━━ 本文 ━━

Mac World Expo Tokyo 2000 Report (4)
最終更新 2000/06/04
このページには Mac World Expo Tokyo 2000 についての個人的なレポートを掲載しています。
この情報はあくまでも私個人の感じたレポートです。これが絶対正しいとは限りません。みなさん個人の価値観で判断して下さい。特に極秘情報などは書きません。(知りません。(^^;))公開された情報だけです。
また、ほめたり、苦言を呈したりしていますが、何ら利害関係はありません。ただ、少しでも良くなって欲しいと期待しているだけです。
4)iToolsについて
1月のSan Fransisco Expoで発表されたアップルのインターネットサービスであるiToolsはほとんど紹介されませんでした。単に日本語でのサービスも準備しているというだけの紹介であり、あまりの淡白さに驚いてしまいました。日本人が英語を使えないため説明しても無駄だと思ったのでしょう。我々も頑張って英語程度は使えるようにならないといけません。時間的制約もあったのでしょうが、残念です。
iTools
- 私の解る範囲で補足しておきます。iToolsは北米でのサービスではありますが、英語さえ読み書きできれば日本のMac OS 9ユーザでも使えるようになったそうです。つまり、全て英語で登録すればちゃんと「Japan」が選択でき、iToolsのサービスが利用できるわけです。
- iToolsはフリーメールの「Mac.com」、20MBのフリーホームページの「iDisk」、 HomePageのテンプレートサービスの「HomePage」、「有害」サイトに接続できないようにする「KidSafe」、インターネットポータルサイトの「iReview」、グリーティングカードサービスの「iCards」から構成されています。

━━━
━━ 抜粋資料 ━━

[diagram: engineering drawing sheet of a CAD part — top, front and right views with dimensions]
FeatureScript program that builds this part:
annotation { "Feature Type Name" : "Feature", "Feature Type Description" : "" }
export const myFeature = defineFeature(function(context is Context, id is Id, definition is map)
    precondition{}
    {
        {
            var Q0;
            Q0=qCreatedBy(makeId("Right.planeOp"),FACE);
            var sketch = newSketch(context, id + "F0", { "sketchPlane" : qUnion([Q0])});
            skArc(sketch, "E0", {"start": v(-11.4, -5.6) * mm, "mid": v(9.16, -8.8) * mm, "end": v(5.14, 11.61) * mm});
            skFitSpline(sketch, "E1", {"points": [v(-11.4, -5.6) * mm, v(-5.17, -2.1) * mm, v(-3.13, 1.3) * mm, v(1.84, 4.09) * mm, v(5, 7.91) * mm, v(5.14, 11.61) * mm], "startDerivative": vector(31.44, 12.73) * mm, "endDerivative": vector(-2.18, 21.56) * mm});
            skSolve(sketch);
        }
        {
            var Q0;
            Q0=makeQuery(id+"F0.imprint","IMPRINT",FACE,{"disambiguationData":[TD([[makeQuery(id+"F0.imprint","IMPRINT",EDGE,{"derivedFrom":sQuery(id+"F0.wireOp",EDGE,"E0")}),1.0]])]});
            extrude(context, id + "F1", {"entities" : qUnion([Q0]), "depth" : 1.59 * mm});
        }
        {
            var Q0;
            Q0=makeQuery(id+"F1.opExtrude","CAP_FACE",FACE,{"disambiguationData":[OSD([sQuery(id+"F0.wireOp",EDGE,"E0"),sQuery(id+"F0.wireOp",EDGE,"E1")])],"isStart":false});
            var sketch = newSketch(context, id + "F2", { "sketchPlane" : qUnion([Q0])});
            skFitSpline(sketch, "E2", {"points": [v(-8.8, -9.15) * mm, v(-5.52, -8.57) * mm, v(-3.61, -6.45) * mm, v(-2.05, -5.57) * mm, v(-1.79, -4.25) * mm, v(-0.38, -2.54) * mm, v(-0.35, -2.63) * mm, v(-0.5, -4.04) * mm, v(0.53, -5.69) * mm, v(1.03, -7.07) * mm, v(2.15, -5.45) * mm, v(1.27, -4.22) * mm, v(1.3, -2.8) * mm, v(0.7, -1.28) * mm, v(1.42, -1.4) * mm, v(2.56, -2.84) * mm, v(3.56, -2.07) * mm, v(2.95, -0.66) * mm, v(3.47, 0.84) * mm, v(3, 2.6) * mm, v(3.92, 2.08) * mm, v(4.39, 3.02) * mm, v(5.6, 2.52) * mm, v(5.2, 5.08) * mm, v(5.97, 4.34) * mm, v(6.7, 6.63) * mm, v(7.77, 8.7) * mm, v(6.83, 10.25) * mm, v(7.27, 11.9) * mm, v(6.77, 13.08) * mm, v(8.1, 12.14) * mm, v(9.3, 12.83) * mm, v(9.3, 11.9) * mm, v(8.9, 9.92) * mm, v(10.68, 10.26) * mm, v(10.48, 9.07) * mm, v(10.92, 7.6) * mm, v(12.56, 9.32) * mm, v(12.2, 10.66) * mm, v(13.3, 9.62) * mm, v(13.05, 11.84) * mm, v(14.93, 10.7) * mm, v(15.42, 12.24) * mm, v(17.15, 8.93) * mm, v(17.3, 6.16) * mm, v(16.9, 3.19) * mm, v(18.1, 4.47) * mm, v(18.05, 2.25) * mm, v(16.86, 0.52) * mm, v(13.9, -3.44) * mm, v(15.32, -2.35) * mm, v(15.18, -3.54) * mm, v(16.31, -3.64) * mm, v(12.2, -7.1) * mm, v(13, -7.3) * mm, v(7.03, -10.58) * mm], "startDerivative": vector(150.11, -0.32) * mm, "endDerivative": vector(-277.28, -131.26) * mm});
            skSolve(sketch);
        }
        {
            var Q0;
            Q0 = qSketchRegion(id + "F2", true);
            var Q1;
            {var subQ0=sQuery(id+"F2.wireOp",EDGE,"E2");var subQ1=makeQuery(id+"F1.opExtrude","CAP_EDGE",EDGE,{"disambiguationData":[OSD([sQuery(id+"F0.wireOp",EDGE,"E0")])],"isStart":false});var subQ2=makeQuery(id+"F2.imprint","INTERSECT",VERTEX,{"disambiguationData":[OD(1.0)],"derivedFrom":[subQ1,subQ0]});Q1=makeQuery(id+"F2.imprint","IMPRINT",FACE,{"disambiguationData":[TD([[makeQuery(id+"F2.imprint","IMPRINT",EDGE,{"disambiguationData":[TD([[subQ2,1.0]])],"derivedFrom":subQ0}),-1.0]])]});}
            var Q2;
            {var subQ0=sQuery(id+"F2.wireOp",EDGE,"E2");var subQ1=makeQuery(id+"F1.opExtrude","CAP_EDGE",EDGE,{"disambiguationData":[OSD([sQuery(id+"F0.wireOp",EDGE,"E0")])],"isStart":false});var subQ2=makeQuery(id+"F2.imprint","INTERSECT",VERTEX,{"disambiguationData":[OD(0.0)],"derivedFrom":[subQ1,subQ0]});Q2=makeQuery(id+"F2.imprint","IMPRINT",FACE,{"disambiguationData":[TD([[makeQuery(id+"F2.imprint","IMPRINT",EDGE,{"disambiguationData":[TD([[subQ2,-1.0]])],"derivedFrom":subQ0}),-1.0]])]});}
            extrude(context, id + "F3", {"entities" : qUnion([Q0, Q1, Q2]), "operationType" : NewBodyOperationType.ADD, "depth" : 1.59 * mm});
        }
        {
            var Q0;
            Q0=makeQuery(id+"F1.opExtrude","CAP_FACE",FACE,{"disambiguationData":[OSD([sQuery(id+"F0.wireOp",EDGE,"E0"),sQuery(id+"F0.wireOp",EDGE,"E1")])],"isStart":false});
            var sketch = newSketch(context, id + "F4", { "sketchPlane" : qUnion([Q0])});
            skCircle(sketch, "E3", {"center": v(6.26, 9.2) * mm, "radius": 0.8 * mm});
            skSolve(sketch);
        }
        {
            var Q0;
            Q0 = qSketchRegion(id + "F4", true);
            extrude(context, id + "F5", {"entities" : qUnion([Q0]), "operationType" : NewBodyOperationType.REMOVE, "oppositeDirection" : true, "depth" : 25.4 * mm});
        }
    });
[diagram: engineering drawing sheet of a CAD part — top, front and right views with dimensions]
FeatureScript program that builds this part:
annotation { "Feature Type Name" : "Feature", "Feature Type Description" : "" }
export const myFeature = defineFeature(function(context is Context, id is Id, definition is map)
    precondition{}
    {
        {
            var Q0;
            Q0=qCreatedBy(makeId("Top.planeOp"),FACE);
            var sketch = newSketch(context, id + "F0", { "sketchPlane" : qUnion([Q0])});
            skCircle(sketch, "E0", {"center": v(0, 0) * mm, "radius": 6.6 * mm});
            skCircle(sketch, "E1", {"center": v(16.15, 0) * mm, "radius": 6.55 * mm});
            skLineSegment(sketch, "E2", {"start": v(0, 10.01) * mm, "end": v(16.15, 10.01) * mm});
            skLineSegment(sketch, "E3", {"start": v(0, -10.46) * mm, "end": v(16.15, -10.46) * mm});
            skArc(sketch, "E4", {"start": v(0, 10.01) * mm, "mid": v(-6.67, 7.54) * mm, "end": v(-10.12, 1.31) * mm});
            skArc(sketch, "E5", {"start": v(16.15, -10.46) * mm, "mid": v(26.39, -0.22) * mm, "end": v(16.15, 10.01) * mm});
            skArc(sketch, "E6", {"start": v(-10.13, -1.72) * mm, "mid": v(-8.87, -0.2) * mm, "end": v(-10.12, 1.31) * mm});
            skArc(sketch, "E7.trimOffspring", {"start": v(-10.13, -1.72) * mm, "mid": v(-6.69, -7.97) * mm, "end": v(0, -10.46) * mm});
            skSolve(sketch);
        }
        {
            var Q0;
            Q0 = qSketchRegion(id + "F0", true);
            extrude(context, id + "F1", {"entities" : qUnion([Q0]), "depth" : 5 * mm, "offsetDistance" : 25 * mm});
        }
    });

━━━

#### 練習問題 1
本文の内容を二文で要約してください。
#### 練習問題 2
本文によると、iDiskのフリーホームページの容量はいくらですか。
#### 練習問題 3
本文の「Mac World Expo Tokyo 2000 Report」から「ん。(^^;))公開された情報だけです。」までを、「レポート」を「報告」に置き換えて書き直してください。
資料は本文とは別の出典から取ったものです。

#### 解答例 1
Mac World Expo Tokyo 2000ではiToolsがほとんど紹介されず、日本語でのサービスも準備しているという紹介だけだった。iToolsは北米でのサービスだが、英語で登録すれば日本のMac OS 9ユーザでも使えるようになったそうで、Mac.com、iDisk、HomePage、KidSafe、iReview、iCardsから構成されている。

#### 解答例 2
20MBです。

#### 解答例 3
Mac World Expo Tokyo 2000 Report (4)
最終更新 2000/06/04
このページには Mac World Expo Tokyo 2000 についての個人的な報告を掲載しています。
この情報はあくまでも私個人の感じた報告です。これが絶対正しいとは限りません。みなさん個人の価値観で判断して下さい。特に極秘情報などは書きません。(知りません。(^^;))公開された情報だけです。